2

They were days of happiness.

I went out shopping, and when I came back I ran up the stairs to try on the things I had bought. I went into shops and bought clothes, and sometimes I went into shops and came out without buying anything. I would have liked to spend after­noons in fitting rooms trying on all the dresses in the shop, but I could not risk that.

It was queenly to sit while a girl put my feet into shoes.

One girl suggested that I had rather a long foot to please. I was not in the least upset. I knew that long feet were fashionable. I left the shop as a lady who has been affronted by an ignorant menial.

Every day I was laughing to myself and thinking how clever I was.
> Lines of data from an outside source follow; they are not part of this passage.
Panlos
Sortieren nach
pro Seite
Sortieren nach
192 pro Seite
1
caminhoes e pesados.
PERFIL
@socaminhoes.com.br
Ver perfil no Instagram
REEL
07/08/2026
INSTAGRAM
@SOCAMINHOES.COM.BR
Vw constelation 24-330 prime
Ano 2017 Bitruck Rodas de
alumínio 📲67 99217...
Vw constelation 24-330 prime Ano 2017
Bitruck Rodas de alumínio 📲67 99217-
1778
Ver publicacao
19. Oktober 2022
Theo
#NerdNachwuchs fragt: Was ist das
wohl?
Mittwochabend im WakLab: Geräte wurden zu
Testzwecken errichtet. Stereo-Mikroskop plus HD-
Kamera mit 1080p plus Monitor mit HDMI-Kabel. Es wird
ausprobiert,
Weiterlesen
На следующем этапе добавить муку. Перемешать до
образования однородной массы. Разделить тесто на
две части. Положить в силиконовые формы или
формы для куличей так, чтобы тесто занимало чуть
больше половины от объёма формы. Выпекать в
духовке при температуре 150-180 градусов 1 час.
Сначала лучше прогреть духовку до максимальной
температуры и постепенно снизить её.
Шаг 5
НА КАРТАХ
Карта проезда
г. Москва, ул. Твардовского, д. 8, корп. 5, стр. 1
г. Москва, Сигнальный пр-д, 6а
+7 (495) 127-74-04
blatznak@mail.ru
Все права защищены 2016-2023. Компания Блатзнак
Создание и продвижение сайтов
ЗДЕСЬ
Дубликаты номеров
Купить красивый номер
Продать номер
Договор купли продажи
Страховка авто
I was delighted with myself.

‘Madam may find this more suitable. . . . What does madam think? Would madam care to look at these? They are quite the latest thing in panties. . . . I’ll just get your change, madam. . . .Yes, madam, we have this style in blue. . . .’

‘Would madam care to try it on in our fitting room?’

‘I haven’t really got the time, I’m afraid. Could I take it away and bring it back if it doesn’t fit?’

‘Of course, madam.’

They were so respectful that I felt that I really had begun life in Cottingham.

I bought an expensive skirt of orange-yellow tweed and an expensive grey-green jumper, and when I wore them I felt that I must have lived in comfort with a well-bred mother. Certainly I could never have fried chips in a fish-and-chip shop.

I was Madam.

I was tall and slender and making myself more elegant. The fringe had been a mistake.

Hour by hour and day by day I was pleased.

Those who attempted to reconcile human beings to limitations always maintained that there could only be happiness when the human being lived in a way that was good for others. Thus they would have everybody good to everybody else and nobody good to himself. Their ideal was selflessness and loss of per­sonality. The aim of general moralities was socialization.

I was selfish and I was establishing my personality. I was not living as a social unit. I was living consciously.

I was conscious of the clothes I was wearing. I was selfish. It was an extreme and exquisite selfishness to be wearing women’s clothes. To be dressed as a woman, to behave as a woman, that was to be myself. I was not a social insect. I was Wendy, a large mammal that owned clothes. I had bought them. They were mine.

Their effect was so personal that it seemed strange that they had been made in factories that were part of prosaic industrial organization.

Somewhere there were men who cut skirts so that they could get money to buy trousers.